Comandantes de milicia y líderes religiosos o tribales y se suceden en el estrado mientras los vendedores ambulantes de palomitas y garrapiñadas hacen su agosto entre la multitud. No obstante, también hay tiempo para la solidaridad; basta con una aportación a la colecta de Amanecer en Libia para las víctimas de los últimos bombardeos. Tarik Hazairi, uno de los voluntarios, enumera lo recogido hasta la fecha: “20.500 dinares libios (unos 11.000 euros), 113 balas de Kalashnikov, 38 tarjetas de teléfono, 18 sacos de dormir y dos botiquines de primeros auxilios”.

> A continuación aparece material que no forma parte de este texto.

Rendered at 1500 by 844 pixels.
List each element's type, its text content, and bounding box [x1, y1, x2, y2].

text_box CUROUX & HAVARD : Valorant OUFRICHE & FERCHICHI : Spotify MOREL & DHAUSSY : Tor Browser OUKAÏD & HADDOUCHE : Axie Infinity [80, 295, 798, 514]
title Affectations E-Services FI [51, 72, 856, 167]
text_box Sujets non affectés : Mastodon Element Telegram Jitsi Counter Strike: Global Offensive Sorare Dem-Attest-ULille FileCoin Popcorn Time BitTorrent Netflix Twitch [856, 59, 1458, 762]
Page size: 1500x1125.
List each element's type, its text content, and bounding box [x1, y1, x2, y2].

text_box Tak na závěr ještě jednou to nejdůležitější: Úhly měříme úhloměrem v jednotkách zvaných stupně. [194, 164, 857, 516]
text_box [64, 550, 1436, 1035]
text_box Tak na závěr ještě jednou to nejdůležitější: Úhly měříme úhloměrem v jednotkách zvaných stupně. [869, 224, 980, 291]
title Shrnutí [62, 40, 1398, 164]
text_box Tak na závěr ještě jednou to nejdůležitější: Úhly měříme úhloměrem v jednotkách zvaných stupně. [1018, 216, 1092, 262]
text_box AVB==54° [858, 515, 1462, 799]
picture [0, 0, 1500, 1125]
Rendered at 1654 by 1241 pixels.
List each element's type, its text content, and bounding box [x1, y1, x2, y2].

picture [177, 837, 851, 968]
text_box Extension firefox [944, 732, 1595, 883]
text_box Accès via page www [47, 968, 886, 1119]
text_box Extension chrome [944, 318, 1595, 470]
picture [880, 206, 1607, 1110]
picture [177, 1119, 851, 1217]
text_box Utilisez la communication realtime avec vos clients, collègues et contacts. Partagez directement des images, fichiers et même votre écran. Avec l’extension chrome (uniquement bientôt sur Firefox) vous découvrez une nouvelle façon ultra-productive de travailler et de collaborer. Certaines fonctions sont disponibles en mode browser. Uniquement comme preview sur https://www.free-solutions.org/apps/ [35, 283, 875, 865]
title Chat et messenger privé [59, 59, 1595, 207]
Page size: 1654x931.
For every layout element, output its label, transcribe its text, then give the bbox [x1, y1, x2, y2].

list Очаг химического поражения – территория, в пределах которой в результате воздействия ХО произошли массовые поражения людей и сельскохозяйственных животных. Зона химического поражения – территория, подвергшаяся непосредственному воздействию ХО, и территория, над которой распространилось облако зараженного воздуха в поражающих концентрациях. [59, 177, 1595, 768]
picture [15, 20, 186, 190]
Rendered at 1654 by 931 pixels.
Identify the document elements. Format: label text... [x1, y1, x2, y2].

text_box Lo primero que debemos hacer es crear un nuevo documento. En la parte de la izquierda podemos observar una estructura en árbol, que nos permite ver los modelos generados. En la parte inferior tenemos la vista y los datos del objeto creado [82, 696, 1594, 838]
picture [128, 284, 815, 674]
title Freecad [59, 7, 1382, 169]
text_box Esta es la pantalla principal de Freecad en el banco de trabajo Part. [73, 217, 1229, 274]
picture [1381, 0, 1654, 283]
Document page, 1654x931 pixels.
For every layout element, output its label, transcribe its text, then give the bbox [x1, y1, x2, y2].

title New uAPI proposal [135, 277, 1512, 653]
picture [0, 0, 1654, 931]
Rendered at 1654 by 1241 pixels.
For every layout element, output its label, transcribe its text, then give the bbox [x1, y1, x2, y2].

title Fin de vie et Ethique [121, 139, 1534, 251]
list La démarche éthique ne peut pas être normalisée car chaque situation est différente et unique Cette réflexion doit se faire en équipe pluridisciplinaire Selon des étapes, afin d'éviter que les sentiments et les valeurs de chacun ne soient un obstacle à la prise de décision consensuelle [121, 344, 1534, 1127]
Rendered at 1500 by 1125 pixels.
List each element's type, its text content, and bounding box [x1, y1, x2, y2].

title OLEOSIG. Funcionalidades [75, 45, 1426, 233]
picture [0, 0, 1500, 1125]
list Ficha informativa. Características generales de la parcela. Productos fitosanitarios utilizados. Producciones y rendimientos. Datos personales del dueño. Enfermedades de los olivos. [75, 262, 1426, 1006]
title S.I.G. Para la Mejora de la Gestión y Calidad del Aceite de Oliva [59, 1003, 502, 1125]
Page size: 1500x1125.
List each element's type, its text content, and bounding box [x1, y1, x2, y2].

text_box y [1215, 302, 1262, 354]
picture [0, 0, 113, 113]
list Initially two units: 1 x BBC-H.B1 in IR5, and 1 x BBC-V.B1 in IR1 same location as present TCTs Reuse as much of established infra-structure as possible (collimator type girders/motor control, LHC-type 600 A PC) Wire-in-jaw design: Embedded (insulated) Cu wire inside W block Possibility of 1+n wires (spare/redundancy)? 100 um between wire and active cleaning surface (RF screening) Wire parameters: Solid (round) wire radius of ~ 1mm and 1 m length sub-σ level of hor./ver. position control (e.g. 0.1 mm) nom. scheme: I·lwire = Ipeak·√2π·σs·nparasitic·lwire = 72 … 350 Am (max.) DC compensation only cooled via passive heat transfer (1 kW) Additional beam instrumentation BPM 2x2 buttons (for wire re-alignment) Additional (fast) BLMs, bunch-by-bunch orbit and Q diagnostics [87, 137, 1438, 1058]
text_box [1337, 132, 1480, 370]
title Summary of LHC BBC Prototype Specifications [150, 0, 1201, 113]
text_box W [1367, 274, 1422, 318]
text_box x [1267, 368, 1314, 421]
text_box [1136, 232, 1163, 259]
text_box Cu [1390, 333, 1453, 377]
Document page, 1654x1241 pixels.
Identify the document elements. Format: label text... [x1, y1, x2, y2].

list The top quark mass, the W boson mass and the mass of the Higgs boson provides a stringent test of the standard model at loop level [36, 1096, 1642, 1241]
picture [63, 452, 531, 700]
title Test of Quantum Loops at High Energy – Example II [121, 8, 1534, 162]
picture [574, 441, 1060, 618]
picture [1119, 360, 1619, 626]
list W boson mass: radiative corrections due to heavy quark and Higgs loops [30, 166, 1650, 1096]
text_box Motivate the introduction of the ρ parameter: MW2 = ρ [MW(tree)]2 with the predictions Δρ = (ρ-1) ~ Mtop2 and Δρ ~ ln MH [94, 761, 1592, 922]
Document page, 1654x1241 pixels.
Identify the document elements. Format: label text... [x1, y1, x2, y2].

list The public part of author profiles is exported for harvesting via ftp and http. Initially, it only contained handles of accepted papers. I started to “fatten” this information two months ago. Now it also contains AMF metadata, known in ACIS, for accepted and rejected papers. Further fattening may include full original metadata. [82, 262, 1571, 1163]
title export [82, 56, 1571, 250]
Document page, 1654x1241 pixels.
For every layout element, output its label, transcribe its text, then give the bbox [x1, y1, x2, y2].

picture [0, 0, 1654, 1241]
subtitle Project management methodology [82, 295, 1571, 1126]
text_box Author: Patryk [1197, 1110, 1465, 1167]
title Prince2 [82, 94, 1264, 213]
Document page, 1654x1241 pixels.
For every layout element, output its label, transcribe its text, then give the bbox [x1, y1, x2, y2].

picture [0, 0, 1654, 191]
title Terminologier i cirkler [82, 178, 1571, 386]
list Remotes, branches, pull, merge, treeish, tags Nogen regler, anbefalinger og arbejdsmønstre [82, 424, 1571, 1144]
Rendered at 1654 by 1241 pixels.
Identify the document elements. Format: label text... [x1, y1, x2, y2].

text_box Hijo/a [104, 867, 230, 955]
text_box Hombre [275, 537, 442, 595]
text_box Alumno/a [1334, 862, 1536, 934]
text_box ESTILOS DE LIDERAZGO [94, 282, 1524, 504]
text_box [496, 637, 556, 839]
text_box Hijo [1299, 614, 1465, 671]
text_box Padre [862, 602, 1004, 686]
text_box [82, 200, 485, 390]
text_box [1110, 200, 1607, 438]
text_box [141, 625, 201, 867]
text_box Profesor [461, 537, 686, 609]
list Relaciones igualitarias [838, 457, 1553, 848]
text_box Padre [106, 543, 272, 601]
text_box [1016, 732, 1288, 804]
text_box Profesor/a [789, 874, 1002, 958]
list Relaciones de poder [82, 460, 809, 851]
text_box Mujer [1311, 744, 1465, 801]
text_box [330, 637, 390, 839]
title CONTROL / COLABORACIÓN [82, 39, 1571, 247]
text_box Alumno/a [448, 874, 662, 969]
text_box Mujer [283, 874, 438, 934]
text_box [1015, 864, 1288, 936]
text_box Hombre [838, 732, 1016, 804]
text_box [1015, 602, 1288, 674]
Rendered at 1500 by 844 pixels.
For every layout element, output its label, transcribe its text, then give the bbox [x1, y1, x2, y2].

El otro gran negocio es el de los petardos y los fuegos artificiales. Hafiz los vende bajo los arcos de la avenida Omar Mojtar. Le va bien: “La gente se gasta muchísimo dinero, hasta el punto de pagar 100 dólares por un 106”, asegura el comerciante. “Se le llama así porque su estallido recuerda al de un proyectil antitanque de 106 milímetros de calibre”, matiza, sonriente.

Y es que en Trípoli no resulta fácil distinguir entre el fuego de artificio y el real. Cada noche, el estruendo de la pirotecnia sobre el cielo de la capital se confunde con el de la milicias dirimiendo sus diferencias a tiros en las calles.

“El día que los sueldos dejen de llegar nos comeremos los unos a los otros”

Los tripolitanos están ya demasiado acostumbrados al retumbar de sus tabiques y sólo se asoman a las ventanas cuando sienten que un “bouum” ha sonado demasiado cerca. Con suerte verán una pequeña nube de humo negro suspendida en el aire. No era más que un “106” de 100 dólares.

Así vive un país cuyo ministro de Turismo (el de Trípoli) es un tuareg al que la guerra le impide volver a su Gadames natal. Han pasado ya cuatro años desde que el último turista visitara ese hermoso oasis en la frontera de Argelia, pero la red de funcionarios del sector (la misma que en tiempos de Gadafi) sigue recibiendo sus sueldos puntualmente. Según datos oficiales, el 85% de los asalariados en Libia pertenece al sector público.

“El día que los sueldos dejen de llegar nos comeremos los unos a los otros”, es la cantinela que repiten libios de toda clase o condición, etnia o tribu. Ese, y no otro, será el Rubicón del paraíso rentista.

Por el momento, el petróleo sigue fluyendo junto con salarios y pensiones. El dinero lo gestiona el Banco Central, organismo aún autónomo gracias al cual las distintas milicias libias pueden seguir matándose entre ellas, y sin que el asunto vaya a mayores.